RECORDS TO PROCESS:
Content starts

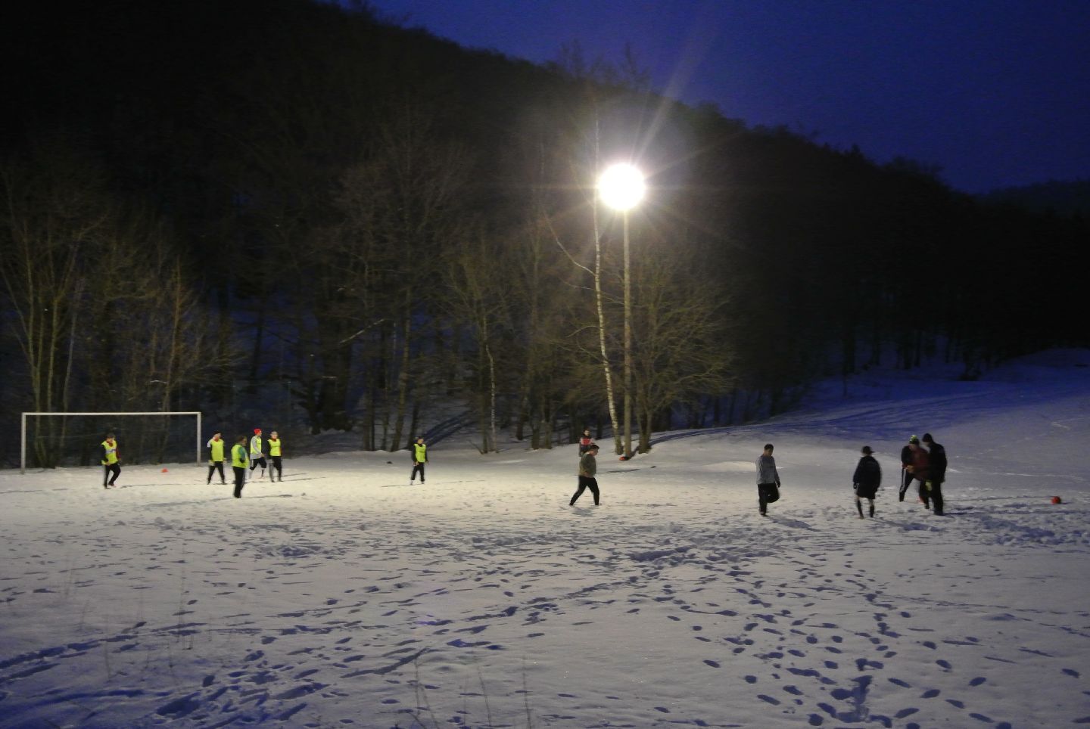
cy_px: 364
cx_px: 545
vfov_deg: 38.0
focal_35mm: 35
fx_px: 1061
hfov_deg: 54.4
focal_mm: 13.1
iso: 1600
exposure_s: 1/10
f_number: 4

Content ends

DIRECTIONS FOR THIS TASK: All of the data is to be transcribed exactly, with images omitted.

RESPONSE FOR THIS EXERCISE:
cy_px: 364
cx_px: 545
vfov_deg: 38.0
focal_35mm: 35
fx_px: 1061
hfov_deg: 54.4
focal_mm: 13.1
iso: 1600
exposure_s: 1/10
f_number: 4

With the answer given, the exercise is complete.